Performance Worth Watching: All of the interview subjects in Fly Like a Girl are totally compelling, but I gotta say my heart was stolen by Afton’s sassy chickens (many of which were named for famous female aviators).
Memorable Dialogue: I jotted down so many beautiful quotes during Fly Like a Girl, but Vernice Armour quoting something that’s always stuck with her wound up sticking with me: “Stand up and be counted, because you never know who’s counting on you.” It really speaks to the heart of the film and why and how all these women are flying at all.
Sex and Skin: Not that kind of doc!
Our Take: Fly Like a Girl is a documentary that finds its strength in its subjects; little Afton and her toy legos, model planes, and chickens, Bee Haydu and her incredible stories about the WASPs, Nicole Stott’s trip to the stars and newfound passion for art, Vernice Armour’s small-world tales of meeting one of the men she saved from above, Shaesta Waiz and her incredible journey around the world and efforts to get kids excited about STEM, Senator Tammy Duckworth and her unlikely path to becoming a pilot (and later a politician). Those are just a few of the many incredible women and girls interviewed in Fly Like a Girl, a film that struggles to find consistent structure, but is compelling nonetheless. Watching these women describe how different and beautiful and romantic the world is from up above with a bit of a twinkle in their eye is something that’s hard to put into to words, and it’s why Fly Like a Girl is so effective on an emotional level.
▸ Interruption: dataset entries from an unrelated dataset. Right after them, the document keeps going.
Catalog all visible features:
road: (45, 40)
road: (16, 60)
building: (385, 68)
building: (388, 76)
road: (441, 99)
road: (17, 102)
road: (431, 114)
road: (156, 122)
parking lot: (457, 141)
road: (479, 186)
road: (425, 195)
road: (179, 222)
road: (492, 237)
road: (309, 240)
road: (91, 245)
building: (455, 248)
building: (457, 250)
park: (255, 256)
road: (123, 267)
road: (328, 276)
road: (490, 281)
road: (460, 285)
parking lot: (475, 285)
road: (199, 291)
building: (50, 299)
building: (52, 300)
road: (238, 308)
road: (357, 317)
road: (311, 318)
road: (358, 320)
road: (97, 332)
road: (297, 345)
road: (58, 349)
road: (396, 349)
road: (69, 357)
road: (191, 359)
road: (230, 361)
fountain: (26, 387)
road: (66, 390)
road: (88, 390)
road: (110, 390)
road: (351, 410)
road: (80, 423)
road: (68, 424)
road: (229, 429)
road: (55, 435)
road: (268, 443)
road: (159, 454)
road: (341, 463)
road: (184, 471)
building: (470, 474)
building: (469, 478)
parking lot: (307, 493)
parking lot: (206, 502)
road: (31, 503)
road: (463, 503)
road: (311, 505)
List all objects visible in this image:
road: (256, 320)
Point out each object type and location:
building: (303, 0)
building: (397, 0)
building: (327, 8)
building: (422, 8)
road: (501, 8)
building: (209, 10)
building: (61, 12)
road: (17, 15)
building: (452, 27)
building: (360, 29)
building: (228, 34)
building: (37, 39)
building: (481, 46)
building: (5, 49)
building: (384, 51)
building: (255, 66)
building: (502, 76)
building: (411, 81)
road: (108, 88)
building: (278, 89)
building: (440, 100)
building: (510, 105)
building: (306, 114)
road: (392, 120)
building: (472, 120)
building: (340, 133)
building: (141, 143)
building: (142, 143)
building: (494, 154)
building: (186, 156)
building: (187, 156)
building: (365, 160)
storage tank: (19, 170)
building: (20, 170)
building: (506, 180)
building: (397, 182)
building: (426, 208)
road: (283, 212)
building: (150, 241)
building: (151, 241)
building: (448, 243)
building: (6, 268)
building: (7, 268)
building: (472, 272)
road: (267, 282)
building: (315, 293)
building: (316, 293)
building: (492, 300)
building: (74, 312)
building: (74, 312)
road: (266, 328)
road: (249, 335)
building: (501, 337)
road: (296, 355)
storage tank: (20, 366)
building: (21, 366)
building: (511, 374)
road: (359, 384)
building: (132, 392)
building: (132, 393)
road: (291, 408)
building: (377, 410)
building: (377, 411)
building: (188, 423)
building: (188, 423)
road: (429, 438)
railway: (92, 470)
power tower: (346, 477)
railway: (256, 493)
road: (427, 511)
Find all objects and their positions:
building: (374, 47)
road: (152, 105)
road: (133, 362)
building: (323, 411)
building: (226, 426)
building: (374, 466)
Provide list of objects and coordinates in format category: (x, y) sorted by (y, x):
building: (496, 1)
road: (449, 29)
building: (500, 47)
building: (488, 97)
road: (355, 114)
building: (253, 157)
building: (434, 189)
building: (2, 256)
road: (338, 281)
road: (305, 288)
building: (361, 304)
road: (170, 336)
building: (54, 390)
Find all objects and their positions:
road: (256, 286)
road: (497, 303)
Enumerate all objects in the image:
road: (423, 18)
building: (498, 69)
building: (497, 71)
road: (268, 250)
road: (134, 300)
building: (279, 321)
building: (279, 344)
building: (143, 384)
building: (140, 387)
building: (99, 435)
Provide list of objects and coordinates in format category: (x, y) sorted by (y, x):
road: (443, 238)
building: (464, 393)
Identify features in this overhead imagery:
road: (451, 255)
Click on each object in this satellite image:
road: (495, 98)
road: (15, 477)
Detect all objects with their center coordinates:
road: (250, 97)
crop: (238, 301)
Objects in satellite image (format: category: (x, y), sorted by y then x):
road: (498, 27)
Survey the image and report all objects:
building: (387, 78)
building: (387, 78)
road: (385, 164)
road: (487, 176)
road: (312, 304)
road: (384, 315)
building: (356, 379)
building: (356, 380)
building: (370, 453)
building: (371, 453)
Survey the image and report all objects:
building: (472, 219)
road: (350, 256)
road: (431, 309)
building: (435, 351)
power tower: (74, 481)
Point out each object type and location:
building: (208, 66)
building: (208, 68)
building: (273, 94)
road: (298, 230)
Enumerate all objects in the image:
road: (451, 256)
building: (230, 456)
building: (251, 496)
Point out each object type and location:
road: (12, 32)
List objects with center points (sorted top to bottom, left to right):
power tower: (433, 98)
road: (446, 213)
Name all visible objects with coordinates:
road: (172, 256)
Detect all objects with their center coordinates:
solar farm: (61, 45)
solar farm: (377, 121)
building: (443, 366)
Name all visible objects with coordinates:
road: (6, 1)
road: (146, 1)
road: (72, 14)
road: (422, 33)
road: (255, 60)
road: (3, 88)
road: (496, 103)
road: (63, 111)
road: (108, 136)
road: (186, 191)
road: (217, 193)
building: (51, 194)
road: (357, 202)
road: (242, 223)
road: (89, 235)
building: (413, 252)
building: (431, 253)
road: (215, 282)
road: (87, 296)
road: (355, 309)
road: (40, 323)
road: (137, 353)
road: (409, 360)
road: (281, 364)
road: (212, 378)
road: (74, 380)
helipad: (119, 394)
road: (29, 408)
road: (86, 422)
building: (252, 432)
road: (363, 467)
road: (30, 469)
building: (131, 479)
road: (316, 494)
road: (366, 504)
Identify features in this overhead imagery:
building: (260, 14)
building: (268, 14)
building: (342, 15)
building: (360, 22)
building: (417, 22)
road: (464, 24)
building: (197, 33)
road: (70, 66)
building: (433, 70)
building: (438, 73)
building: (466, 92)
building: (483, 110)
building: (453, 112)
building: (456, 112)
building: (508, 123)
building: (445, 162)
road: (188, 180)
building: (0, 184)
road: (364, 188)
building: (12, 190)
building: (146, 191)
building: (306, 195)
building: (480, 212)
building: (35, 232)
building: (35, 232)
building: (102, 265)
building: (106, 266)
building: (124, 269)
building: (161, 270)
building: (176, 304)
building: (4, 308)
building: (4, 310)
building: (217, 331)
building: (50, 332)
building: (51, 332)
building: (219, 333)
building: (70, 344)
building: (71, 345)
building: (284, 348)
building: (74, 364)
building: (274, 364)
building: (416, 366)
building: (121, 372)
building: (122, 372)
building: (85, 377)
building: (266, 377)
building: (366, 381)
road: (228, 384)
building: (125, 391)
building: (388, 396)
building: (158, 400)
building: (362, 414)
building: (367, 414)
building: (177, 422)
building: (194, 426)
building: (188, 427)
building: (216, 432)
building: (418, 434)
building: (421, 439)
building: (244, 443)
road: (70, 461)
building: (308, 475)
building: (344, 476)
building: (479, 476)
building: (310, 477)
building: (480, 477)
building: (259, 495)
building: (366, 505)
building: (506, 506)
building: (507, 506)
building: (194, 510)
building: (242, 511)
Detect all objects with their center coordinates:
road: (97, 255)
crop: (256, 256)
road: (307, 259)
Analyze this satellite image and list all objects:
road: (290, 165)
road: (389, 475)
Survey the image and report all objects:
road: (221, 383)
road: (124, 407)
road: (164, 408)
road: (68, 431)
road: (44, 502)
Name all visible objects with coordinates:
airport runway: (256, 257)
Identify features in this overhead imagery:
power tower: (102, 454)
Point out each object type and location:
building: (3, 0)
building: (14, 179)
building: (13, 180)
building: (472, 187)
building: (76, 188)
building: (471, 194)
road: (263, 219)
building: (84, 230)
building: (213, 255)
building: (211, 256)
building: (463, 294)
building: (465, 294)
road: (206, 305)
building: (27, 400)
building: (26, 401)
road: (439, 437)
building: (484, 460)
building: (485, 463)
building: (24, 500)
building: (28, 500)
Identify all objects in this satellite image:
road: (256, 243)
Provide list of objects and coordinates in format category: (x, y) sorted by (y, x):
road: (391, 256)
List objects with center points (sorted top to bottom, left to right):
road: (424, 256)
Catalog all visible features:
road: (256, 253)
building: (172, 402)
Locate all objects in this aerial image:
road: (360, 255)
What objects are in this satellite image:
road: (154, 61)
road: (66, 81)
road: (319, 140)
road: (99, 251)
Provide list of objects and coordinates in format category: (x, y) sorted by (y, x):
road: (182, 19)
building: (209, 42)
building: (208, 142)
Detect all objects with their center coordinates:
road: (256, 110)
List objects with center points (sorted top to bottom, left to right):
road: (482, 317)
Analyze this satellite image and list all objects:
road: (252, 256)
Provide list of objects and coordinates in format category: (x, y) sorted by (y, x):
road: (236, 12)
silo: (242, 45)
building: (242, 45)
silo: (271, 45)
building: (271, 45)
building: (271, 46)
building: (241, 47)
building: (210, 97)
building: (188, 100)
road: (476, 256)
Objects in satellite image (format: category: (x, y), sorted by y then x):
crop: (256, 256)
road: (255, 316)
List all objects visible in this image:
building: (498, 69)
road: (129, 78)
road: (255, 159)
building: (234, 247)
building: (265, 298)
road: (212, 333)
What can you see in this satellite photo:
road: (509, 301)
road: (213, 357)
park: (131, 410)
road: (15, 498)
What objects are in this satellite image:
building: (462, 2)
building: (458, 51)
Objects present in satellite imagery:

While Fly Like a Girl occasionally veers in the on-the-nose girl power direction, it mostly seems to understand what story its telling and the significance of ensuring that the loudest things in this documentary are the voices of the women it lends a platform to. This film is clearly one that seeks to inspire more young girls to get excited about aviation and STEM, and I’ll be surprised if it doesn’t succeed. With all of these women demonstrating the different ways one can become involved in this industry – whether in the skies, in a lab, in a booth, on the ground, or elsewhere – it seems like the possibilities are endless. Fly Like a Girl is a multi-generational film, and by utilizing the archival footage that it does and interviewing women of all ages, we’re truly able to get a look at the scale of it all – and the impact all of these women have had on one another, whether they all realize it or not.
Our Call: STREAM IT. Fly Like a Girl is a moving look at the way flight has changed the lives of women from all kinds of backgrounds and may very well inspire a few more to start their own journeys into the skies.